Di Maio "dice: anche il centrosinistra è pieno di impresentabili. E -scrive Renzi - fa l'elenco di qualche nostro candidato che ha ricevuto avvisi di garanzia. Noi di solito facciamo finta di niente e non replichiamo a queste bassezze. Oggi non più. Caro Di Maio, quello che ancora non hai capito è che un avviso di garanzia non è una condanna. Non si diventa 'impresentabili' per un avviso di garanzia o per essere indagati. Perché altrimenti per voi sarebbe un dramma. Perché tu, caro Di Maio, sei stato indagato. Perché il sindaco di Torino Chiara Appendino è indagata per omicidio colposo e falso. Perché il sindaco di Livorno Filippo Nogarin è indagato per omicidio colposo. Perché il sindaco di Roma Virginia Raggi non è solo indagata, ma direttamente a processo per falso. E perché da Bagheria alla Sardegna sono numerosi i sindaci a cinque stelle indagati", ricorda il segretario del Pd.

 

"Attenzione: qui c'è la differenza di stile tra noi e loro. Per noi - rimarca ancora Renzi - non sono impresentabili, noi non li giudichiamo colpevoli. Anzi: ci auguriamo che siano innocenti. Non speriamo nella loro condanna, ma facciamo il tifo per la loro innocenza, perché noi non siamo come Di Maio, che è garantista il lunedì con i suoi amici e giustizialista con gli avversari il martedì.

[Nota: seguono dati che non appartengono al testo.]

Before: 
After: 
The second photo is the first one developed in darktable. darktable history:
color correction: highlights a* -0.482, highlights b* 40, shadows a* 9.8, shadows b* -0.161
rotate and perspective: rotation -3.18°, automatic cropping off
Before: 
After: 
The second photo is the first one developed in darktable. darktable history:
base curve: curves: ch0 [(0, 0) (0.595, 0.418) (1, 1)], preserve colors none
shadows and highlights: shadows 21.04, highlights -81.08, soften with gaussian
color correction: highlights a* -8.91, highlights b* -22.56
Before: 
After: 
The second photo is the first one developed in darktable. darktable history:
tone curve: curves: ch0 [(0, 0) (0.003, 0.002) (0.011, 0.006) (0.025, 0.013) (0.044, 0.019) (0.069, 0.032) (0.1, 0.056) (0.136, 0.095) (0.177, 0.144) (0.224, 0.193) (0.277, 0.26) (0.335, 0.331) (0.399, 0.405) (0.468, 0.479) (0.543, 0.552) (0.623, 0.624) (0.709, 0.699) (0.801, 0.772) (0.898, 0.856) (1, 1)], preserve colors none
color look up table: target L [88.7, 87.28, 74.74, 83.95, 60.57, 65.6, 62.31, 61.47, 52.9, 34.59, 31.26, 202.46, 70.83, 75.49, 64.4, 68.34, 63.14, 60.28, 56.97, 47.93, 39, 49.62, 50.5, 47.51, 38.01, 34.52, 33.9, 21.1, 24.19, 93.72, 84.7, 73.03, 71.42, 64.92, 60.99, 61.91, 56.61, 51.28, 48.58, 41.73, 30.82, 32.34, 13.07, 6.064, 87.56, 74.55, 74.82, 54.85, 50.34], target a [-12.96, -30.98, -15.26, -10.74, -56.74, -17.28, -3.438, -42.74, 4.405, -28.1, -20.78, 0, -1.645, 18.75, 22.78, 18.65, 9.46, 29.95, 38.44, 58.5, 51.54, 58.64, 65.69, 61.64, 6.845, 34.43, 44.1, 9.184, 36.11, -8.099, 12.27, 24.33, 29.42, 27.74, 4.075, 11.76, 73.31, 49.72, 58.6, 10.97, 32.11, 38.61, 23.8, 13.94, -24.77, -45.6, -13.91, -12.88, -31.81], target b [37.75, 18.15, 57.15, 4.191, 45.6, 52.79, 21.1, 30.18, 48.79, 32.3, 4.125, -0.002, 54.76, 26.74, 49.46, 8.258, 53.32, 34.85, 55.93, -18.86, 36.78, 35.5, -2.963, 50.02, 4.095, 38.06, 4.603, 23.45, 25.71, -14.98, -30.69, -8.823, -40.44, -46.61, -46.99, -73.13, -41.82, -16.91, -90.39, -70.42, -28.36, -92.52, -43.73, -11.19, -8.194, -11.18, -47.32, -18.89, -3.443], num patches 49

Impresentabile, però, rimane Dessì, per le sue amicizie. Anche se non ha avvisi di garanzia. Talmente impresentabile che se ne vergognano anche i Cinque Stelle. Ok, è chiaro: Dessì vi mette in imbarazzo. E siamo pronti a non parlarne se questo vi fa stare più tranquilli. Possiamo fare politica, adesso?".

 

"Di Maio è un aspirante leader politico che vorrebbe confrontarsi con Trump e con Putin e che non trova ancora il coraggio di fare un dibattito con me o con Salvini - rimarca ancora il leader Pd - Caro Di Maio, lascia stare le liste di presunti impresentabili: presentati tu, a un dibattito tv, se trovi il coraggio di non fuggire come hai fatto fino ad oggi".

 

"Con i Cinque Stelle vorremmo discutere di vaccini, di come creare lavoro altroché reddito di cittadinanza e assistenzialismo, di Europa, di grandi eventi come l'Expo, di Venezuela e di periferie. Vorremmo un dibattito politico alto. Caro Di Maio, quando avrete finito con il fango, ci troverete qui, al solito posto. Perché noi non scappiamo, noi", conclude il segretario del Pd.